Once these NuGet packages are downloaded and installed into the notebook you can start loading your data with a C# code cell:
using System.IO; using System.Collections.Generic; using Microsoft.Data.Analysis; using Microsoft.ML; // Load a CSV file into a DataFrame string contents = File.ReadAllText("Titanic.csv"); DataFrame ratings = DataFrame.LoadCsvFromString(contents); // Display the first 3 rows of the DataFrame below the cell ratings.Head(3)
This will load the entire CSV file into an interactive
DataFrame and then display the
DataFrame below the cell as shown below:
Microsoft.Data.Analysis.DataFrame class is one I want to explore at more length, but at early glance it appears to be very analogous to a Pandas DataFrame in Python.
Once you have a
DataFrame, you can convert it to a
TabularDataResource and then call the
ExploreWithSandDance extension method to begin visualizing your data.
using Microsoft.DotNet.Interactive.Formatting.TabularData; TabularDataResource tabular = ratings.ToTabularDataResource(); SandDanceDataExplorer explorer = tabular.ExploreWithSandDance(); explorer.Display()
This will open SandDance immediately below the cell using the data source you provided.
The user experience in Polyglot with SandDance currently feels a bit cramped to me and I do not know of an easy way of maximizing the SandDance output to a full window (aside from the steps in the next section) or customizing the behavior of the SandDance widget at the moment.
That being said, both SandDance and Polyglot Notebooks are relatively young technologies and will likely evolve and grow over time.
If SandDance is interesting to you and you don't want to use it inside of Polyglot Notebooks, there's a VS Code extension that allows you to run SandDance for any
.csv file you have saved to disk.
First, install the SandDance extension into VS Code.
Next, right click on any
.csv file to show the
View in SandDance context menu option.
From there you'll be able to explore data in SandDance as if you had imported it with Polyglot Notebooks.
In fact, I often prefer this way of working with SandDance because it gives you more screen space to work with and SandDance as an extension respects your VS Code theme while the version that integrates with Polyglot Notebooks does not.
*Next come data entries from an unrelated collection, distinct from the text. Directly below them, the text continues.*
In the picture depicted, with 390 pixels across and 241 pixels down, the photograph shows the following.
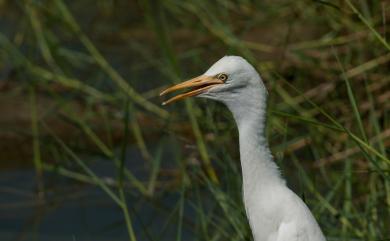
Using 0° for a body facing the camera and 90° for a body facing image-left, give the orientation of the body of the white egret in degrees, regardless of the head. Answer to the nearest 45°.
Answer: approximately 90°
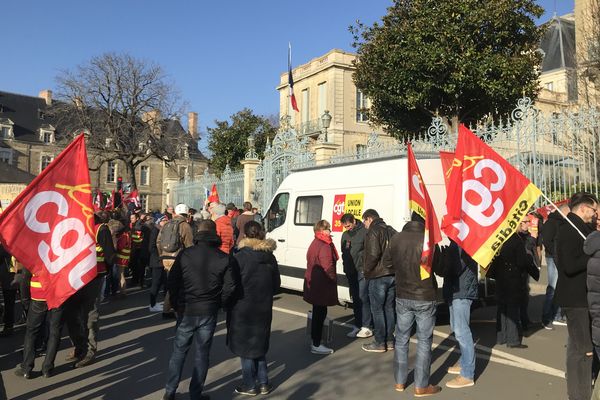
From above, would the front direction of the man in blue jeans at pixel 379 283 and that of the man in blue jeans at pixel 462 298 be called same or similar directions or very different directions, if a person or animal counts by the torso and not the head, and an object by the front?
same or similar directions

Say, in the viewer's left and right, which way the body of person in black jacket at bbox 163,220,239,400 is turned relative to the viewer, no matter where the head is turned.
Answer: facing away from the viewer

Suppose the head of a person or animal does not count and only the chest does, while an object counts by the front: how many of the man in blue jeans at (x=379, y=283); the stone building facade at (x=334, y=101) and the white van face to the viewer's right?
0

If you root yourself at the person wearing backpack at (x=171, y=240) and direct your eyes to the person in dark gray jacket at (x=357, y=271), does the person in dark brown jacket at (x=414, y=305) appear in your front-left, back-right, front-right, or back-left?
front-right

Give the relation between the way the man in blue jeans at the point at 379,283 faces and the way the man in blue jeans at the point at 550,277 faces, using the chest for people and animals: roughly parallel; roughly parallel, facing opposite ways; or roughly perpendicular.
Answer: roughly parallel, facing opposite ways

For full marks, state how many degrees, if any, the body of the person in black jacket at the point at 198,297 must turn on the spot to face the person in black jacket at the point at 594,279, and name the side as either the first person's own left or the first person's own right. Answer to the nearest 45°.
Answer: approximately 135° to the first person's own right

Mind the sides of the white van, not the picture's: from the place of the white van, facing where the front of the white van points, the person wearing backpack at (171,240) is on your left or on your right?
on your left

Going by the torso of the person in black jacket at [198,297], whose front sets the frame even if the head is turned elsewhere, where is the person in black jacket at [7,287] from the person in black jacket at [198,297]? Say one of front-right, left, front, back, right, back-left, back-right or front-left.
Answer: front-left

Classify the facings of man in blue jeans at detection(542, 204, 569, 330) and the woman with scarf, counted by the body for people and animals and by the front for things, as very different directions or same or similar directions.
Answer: same or similar directions

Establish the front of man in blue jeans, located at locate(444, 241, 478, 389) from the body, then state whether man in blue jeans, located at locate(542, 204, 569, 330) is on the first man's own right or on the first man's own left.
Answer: on the first man's own right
SandDance is an amazing experience, but I don't see it meeting all of my data visualization needs at the moment.
Specifically, I can see myself wanting to make small lightweight visualizations with a number of pre-configured settings and wanting those visualizations to be embedded in my notebook. This way I could make a scatter plot of a specific type and embed it in my dashboard and share it with other people for a more guided experience like I can in a Jupyter Notebook with visualization libraries like Plotly.
Still, SandDance is a great tool to have in your toolbox and I am hopeful about the direction this technology is growing.